Question
The extract of statement of financial position for the year ended 30 June 2022 for Pears Ltd and Sapodille Ltd are as follows: Extract of
The extract of statement of financial position for the year ended 30 June 2022 for Pears Ltd and Sapodille Ltd are as follows:
Extract of statement of financial position for the year ended 30 June 2022
Equity and liabilities Pears Ltd Sapodille Ltd
Equity $ $
Share capital ($ 1 Each) 487,500 420,000
Share premium 300,000 -
Retained earnings 262,500 337,500
Liabilities
Non current liabilities 187,500 75,000
Current liabilities 150,000 15,000 3
On 01 July 2021, Pears Ltd acquired 252,000 ordinary shares of Sapodille Ltd and as a result, Pears Ltd holds 60% shares in Sapodille Ltd. The purchase consideration was as follows:
Cash paid $ 350,000
A deferred cash settlement to be paid in four years time of $ 500,000
By an exchange of two shares in Pears Ltd for every five shares in Sapodille Ltd. The market price of Pears Ltd share at the date of acquisition was $ 3.5 and the market price of each Sapodille Ltd share at the date of acquisition was $ 4.25 Legal fees associated with the acquisition were $ 155,000.
The discount rate of Pears Ltd is 15 %.
(a) Calculate the fair value consideration (Costs of investment) transferred to acquire control of Sapodille Ltd at the date of acquisition. Your answer should include a brief explanation if any of the above issue(s) is/are not required to be accounted in your working(s). [ 10 Marks]
On the acquisition date, the retained earnings of Sapodille Ltd stood at $ 145,000 and share capital was $ 420,000. Sapodille Ltd holds a patent that has not been recognized in its financial statements. The directors of Pears Ltd are of the opinion that the patent should be accounted. The patent had a fair value of $ 350,000 and a remaining term five years to go as from the date of acquisition. The carrying value of Property and Plant was in excess by $ 120,000 on the acquisition date. Property and Plant had a lifetime of six years at the acquisition date. Included within the intangible assets of Sapodille Ltd (at the acquisition and reporting date) is goodwill of $ 25,000 which arose on the purchase of the trade and assets of a sole-trader business.
(b) Calculate the net assets of Sapodille Ltd at the date of acquisition (01 July 2021) and at the reporting date (30 June 2022). [ 10 Marks]
Goodwill has been impaired by $ 120,000 at the reporting date (30 June 2022).
(c) Calculate the goodwill using the proportion method at the date of acquisition (01 July 2021). [ 5 marks] (d) Calculate the non-controlling interest (NCI) as at 30 June 2022. [ 2 Marks]
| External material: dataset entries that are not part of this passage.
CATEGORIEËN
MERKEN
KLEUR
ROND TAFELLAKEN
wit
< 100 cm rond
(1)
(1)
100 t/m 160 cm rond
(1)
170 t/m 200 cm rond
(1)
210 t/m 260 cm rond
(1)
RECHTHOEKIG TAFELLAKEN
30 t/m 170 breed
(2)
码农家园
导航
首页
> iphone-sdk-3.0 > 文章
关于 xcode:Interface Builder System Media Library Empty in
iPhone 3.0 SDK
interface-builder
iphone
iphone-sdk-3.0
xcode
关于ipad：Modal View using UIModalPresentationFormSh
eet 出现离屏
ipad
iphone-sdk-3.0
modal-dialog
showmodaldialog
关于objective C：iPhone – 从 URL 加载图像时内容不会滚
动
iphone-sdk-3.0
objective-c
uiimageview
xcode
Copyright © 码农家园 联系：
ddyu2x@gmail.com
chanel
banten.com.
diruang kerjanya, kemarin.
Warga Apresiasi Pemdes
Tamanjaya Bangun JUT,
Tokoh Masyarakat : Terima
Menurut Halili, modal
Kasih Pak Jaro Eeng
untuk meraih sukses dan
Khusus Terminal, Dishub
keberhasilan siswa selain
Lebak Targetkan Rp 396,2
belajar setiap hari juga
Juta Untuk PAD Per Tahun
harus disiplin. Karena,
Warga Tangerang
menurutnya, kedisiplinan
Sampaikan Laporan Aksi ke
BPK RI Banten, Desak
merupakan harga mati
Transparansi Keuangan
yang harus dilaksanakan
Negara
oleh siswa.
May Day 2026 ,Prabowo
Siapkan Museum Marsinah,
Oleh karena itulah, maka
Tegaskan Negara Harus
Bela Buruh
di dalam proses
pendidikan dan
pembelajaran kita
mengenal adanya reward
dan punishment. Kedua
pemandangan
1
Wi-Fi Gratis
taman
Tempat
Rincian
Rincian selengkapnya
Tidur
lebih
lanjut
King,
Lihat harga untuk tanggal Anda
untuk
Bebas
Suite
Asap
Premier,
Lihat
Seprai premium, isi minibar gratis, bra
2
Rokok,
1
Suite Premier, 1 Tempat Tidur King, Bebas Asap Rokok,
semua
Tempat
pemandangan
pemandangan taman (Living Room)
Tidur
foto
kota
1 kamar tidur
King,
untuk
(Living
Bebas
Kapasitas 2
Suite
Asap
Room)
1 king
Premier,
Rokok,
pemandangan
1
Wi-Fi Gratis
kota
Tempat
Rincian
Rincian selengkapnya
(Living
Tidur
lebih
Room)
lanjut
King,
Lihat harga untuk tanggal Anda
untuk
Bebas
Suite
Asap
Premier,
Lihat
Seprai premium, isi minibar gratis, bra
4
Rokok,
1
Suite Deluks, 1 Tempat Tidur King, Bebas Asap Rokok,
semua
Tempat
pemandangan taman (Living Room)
Pears Ltd has recently appointed an accountant, Mr G. Persimmon, following the resignation of the previous group accountant. When Mr G. Persimmon was preparing the group accounts for the year ended 30 June 2022, he found that only the cash consideration of $ 350,000 has been accounted. The par value of each ordinary share for Pears Ltd is $ 1. 4
(e) Calculate the group retained earnings as at 30 June 2022. [ 3 Marks]
(f) Prepare an extract of equity (Ordinary shares, Share premium, Retained earnings and NCI) and liabilities section of the consolidated statement of financial position as at 30 June 2022 showing clearly how the deferred payment and shares exchange should be accounted.